Mum also stopped treatment when side affects were too bad for her to cope with. Mum talked to us more about what she did not want rather than what she did want. For example, whilst she would tolerate me doing some jobs for her (meals and housework) it was only for a few days at a time and she was adament that she did not want any of us to become nurses to her and that if it came to it she would rather go to a hospice or nursing home.

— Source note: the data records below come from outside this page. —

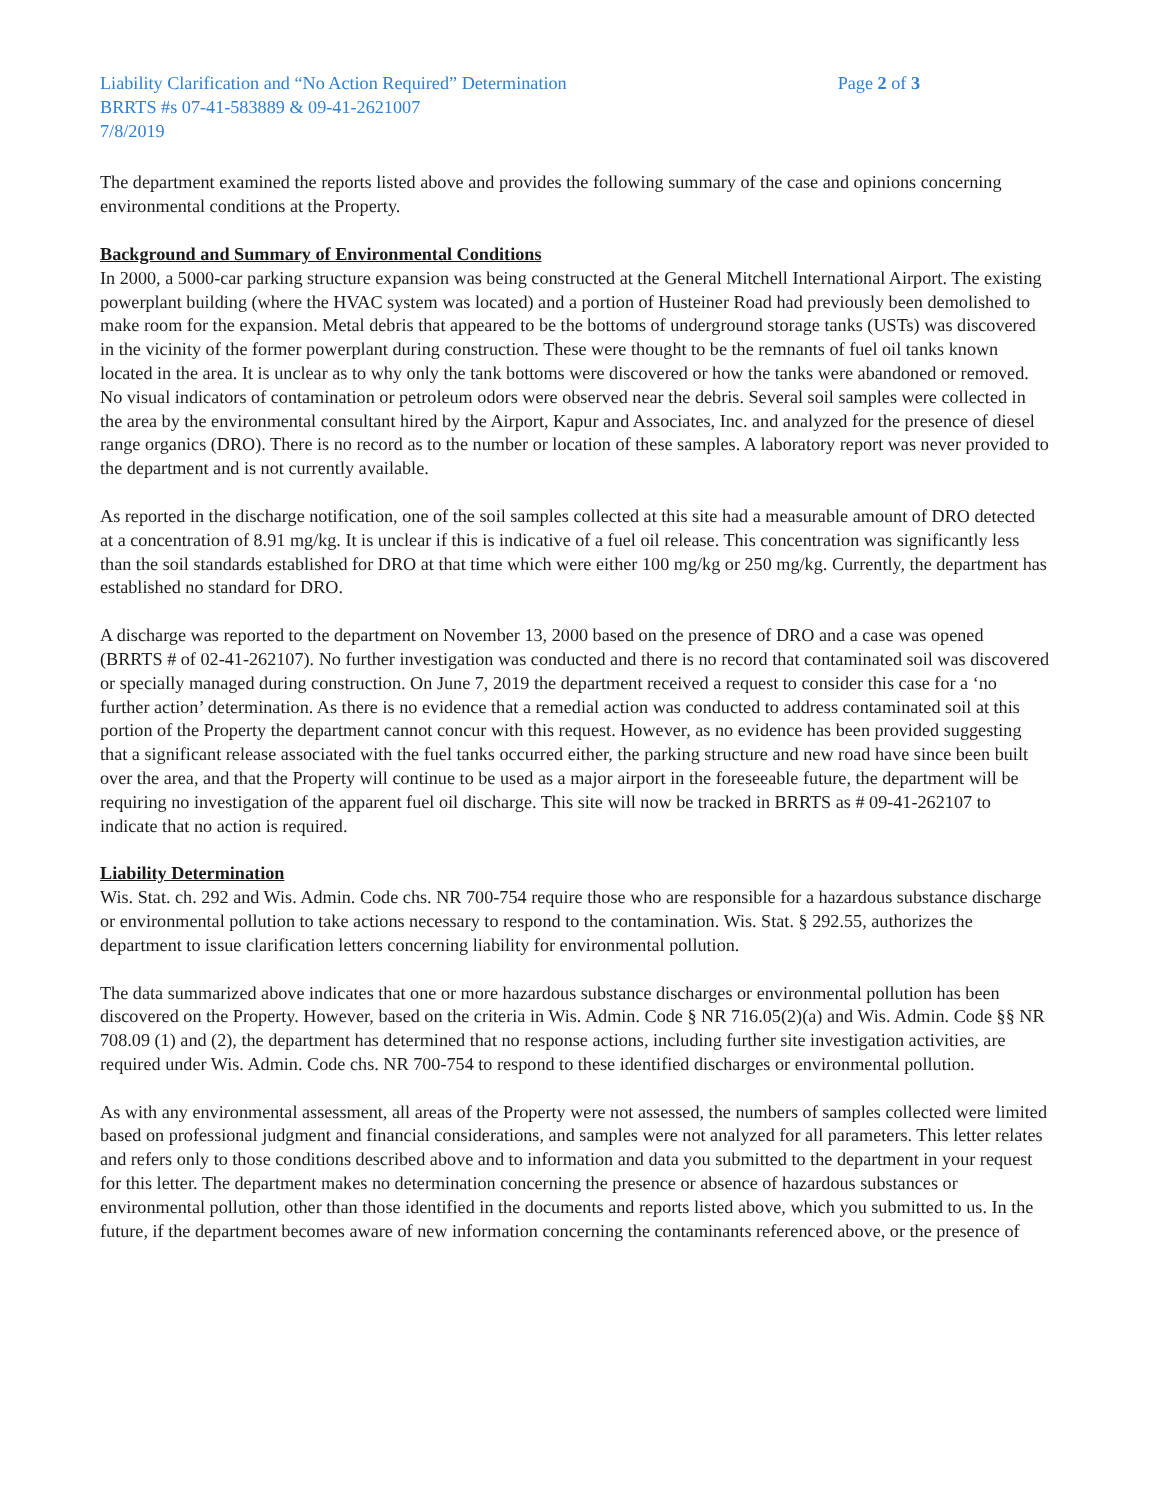Liability Clarification and “No Action Required” Determination
BRRTS #s 07-41-583889 & 09-41-2621007
7/8/2019
Page 2 of 3
The department examined the reports listed above and provides the following summary of the case and opinions concerning environmental conditions at the Property.
Background and Summary of Environmental Conditions
In 2000, a 5000-car parking structure expansion was being constructed at the General Mitchell International Airport. The existing powerplant building (where the HVAC system was located) and a portion of Husteiner Road had previously been demolished to make room for the expansion. Metal debris that appeared to be the bottoms of underground storage tanks (USTs) was discovered in the vicinity of the former powerplant during construction. These were thought to be the remnants of fuel oil tanks known located in the area. It is unclear as to why only the tank bottoms were discovered or how the tanks were abandoned or removed. No visual indicators of contamination or petroleum odors were observed near the debris. Several soil samples were collected in the area by the environmental consultant hired by the Airport, Kapur and Associates, Inc. and analyzed for the presence of diesel range organics (DRO). There is no record as to the number or location of these samples. A laboratory report was never provided to the department and is not currently available.
As reported in the discharge notification, one of the soil samples collected at this site had a measurable amount of DRO detected at a concentration of 8.91 mg/kg. It is unclear if this is indicative of a fuel oil release. This concentration was significantly less than the soil standards established for DRO at that time which were either 100 mg/kg or 250 mg/kg. Currently, the department has established no standard for DRO.
A discharge was reported to the department on November 13, 2000 based on the presence of DRO and a case was opened (BRRTS # of 02-41-262107). No further investigation was conducted and there is no record that contaminated soil was discovered or specially managed during construction. On June 7, 2019 the department received a request to consider this case for a ‘no further action’ determination. As there is no evidence that a remedial action was conducted to address contaminated soil at this portion of the Property the department cannot concur with this request. However, as no evidence has been provided suggesting that a significant release associated with the fuel tanks occurred either, the parking structure and new road have since been built over the area, and that the Property will continue to be used as a major airport in the foreseeable future, the department will be requiring no investigation of the apparent fuel oil discharge. This site will now be tracked in BRRTS as # 09-41-262107 to indicate that no action is required.
Liability Determination
Wis. Stat. ch. 292 and Wis. Admin. Code chs. NR 700-754 require those who are responsible for a hazardous substance discharge or environmental pollution to take actions necessary to respond to the contamination. Wis. Stat. § 292.55, authorizes the department to issue clarification letters concerning liability for environmental pollution.
The data summarized above indicates that one or more hazardous substance discharges or environmental pollution has been discovered on the Property. However, based on the criteria in Wis. Admin. Code § NR 716.05(2)(a) and Wis. Admin. Code §§ NR 708.09 (1) and (2), the department has determined that no response actions, including further site investigation activities, are required under Wis. Admin. Code chs. NR 700-754 to respond to these identified discharges or environmental pollution.
As with any environmental assessment, all areas of the Property were not assessed, the numbers of samples collected were limited based on professional judgment and financial considerations, and samples were not analyzed for all parameters. This letter relates and refers only to those conditions described above and to information and data you submitted to the department in your request for this letter. The department makes no determination concerning the presence or absence of hazardous substances or environmental pollution, other than those identified in the documents and reports listed above, which you submitted to us. In the future, if the department becomes aware of new information concerning the contaminants referenced above, or the presence of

This is in fact what happened. She did start taking liquid morphine whilst at home and in the last week of life she had a morpine pump which admiinistered a specific timed dose (not the sort that you press a button yourself). The morphine also had the benefit of reducing the amount of fluid collecting inside her body (ascites) which made it difficult for her to breath. So the morphine helping her breathing. I would say this was when mum was at her most confused which I guess goes hand in hand with an opiate like morphine. It is often difficult to get the dose right first time as different people need different amounts. In mums case she had bad nightmares and "waking dreams" and she did say things out of character but often brutally truthfull which shocked us. (she was probably saying many of the things out loud which she spent 40 years saying under her breath). And I know she felt like she was an animal on exhibit in a zoo probably because we visited her often.

Your mum must be naturally frightened. Hopefully she will be able to overcome her fear of the morphine. I would also hope that there doctors or nurses around that can explain how it works to her. As Ruth says, there are some wonderful people there who know how to guide patients through this time. There may even be someone she already knows.